[Document section]:
------------

But then he traveled to Kashmir in the early 2000s and was shocked to see what had been happening there: an occupation, a militarized zone of little space for liberty for Kashmiris, Kashmiri disappearances and deaths.

He struggled to square this with his idea of India that spoke of itself as anticolonial, part of the non-aligned movement, that talked about non-violence and sold this as its “brand.”

He visited Kashmir multiple times, studied the situation there and in India, looking to understand what he was seeing against what he thought he knew.

And then, as he says in this interview, he became a journalist and traveled to Palestine and immediately saw the connections between it and Kashmir: the lack of freedom of movement, the military occupation, local leaders used to control the population, surveillance and more. But no one wanted to know or talk about it.

Essa says that changed when Narendra Modi became Prime Minister of India in 2014 and began to build on India’s relationship with Israel.

Beginning with increasing already substantial Indian arms purchases from Israel and then with looking at Israeli Prime Minister Benjamin Netanyahu and finding a role model, Modi begins to remake the Indian state using the Israeli template.

Essa details this process in his book and as Palestinian journalist Linah Alsaafin writes, “demonstrates that the India-Israel alliance spells significant consequences for democracy, the rule of law and justice worldwide.”

------------

[Stored data]:
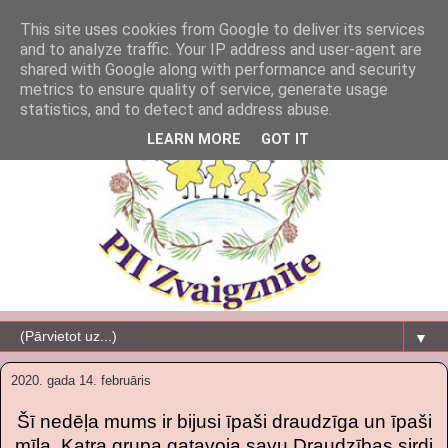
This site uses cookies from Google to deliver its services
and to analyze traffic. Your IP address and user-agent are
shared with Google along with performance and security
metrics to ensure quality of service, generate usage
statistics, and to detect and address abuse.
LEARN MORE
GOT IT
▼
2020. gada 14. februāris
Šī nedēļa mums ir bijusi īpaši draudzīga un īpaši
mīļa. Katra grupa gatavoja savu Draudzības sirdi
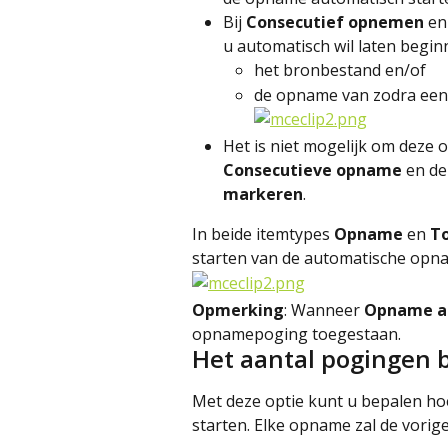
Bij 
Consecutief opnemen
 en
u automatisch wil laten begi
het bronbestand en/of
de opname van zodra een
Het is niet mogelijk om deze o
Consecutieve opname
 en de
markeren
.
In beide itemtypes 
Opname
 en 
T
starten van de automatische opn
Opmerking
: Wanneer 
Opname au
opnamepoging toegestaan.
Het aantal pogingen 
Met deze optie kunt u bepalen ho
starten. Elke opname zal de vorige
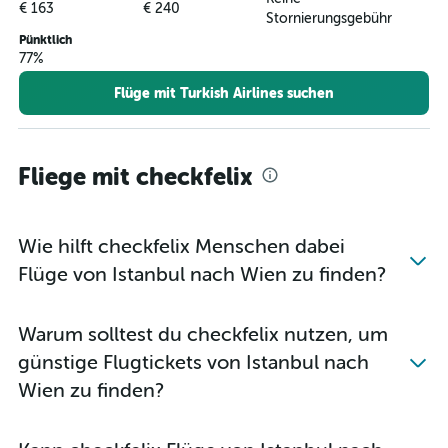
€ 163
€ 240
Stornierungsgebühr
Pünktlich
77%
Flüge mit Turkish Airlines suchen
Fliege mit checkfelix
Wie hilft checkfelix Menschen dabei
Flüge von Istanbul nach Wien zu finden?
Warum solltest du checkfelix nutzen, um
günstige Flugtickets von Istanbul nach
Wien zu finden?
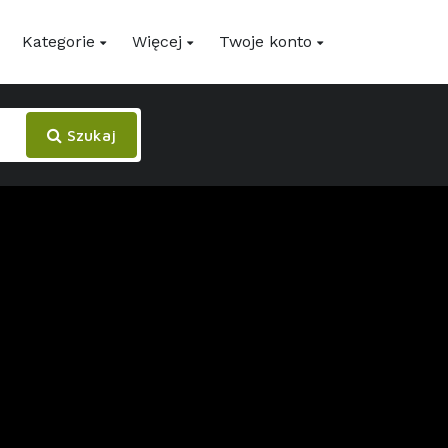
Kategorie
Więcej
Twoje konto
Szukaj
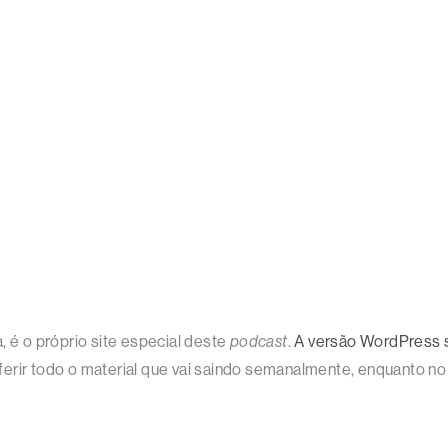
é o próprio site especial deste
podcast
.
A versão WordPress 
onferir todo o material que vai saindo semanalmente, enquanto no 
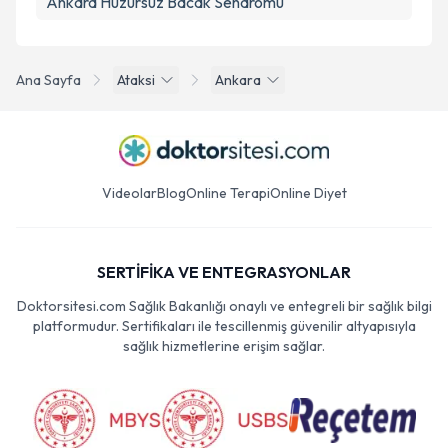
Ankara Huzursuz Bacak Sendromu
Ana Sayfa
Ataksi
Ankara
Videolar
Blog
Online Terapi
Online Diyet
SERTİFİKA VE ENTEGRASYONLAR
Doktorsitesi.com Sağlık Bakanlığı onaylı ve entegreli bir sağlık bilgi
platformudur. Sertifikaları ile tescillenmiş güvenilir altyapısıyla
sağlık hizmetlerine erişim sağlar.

------------

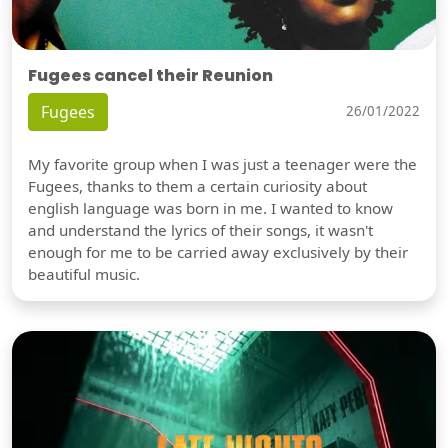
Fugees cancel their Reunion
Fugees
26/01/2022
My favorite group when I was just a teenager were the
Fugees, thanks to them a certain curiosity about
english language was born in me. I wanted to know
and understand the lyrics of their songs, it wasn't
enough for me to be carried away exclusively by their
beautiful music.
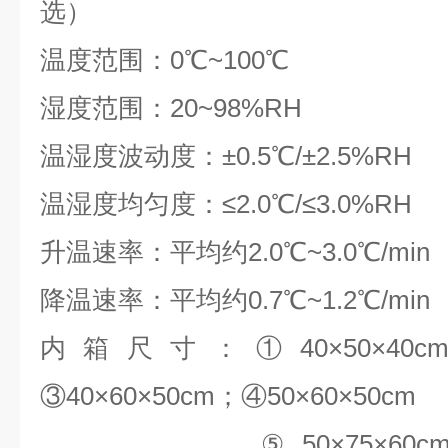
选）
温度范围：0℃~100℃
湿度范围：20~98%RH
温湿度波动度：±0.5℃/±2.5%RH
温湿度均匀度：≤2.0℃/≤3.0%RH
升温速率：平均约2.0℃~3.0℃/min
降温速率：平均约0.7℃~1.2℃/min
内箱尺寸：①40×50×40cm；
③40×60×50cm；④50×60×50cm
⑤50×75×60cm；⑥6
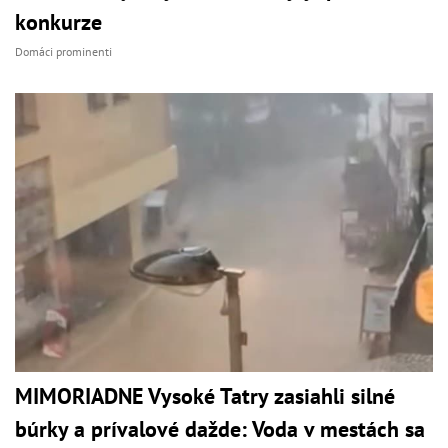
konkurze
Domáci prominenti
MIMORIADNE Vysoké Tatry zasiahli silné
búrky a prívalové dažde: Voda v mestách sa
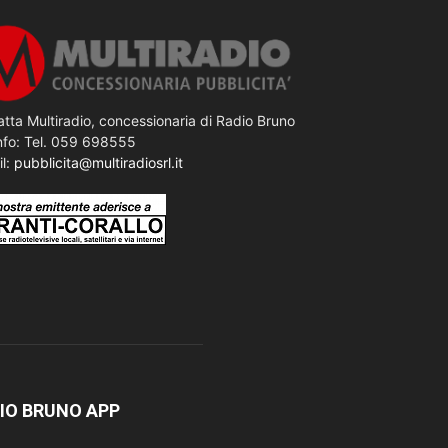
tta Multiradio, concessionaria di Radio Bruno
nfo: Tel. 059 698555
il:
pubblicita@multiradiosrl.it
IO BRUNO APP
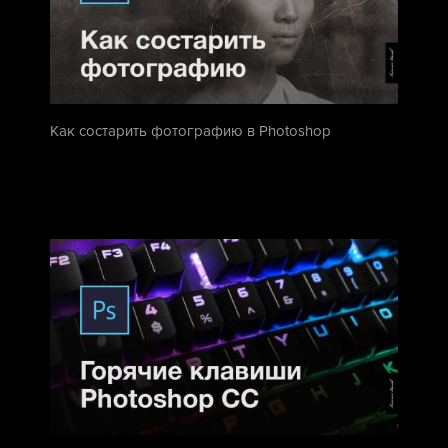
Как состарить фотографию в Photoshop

------------

[Your tasks]:
a) In the passage on India's ties with Israel, in what year did Narendra Modi become Prime Minister of India?
b) Write out the passage on India's ties with Israel word for word, starting at "He visited Kashmir" and ending at "talk about it.".

[Answers to the exercises]:
a) 2014

b)
He visited Kashmir multiple times, studied the situation there and in India, looking to understand what he was seeing against what he thought he knew.

And then, as he says in this interview, he became a journalist and traveled to Palestine and immediately saw the connections between it and Kashmir: the lack of freedom of movement, the military occupation, local leaders used to control the population, surveillance and more. But no one wanted to know or talk about it.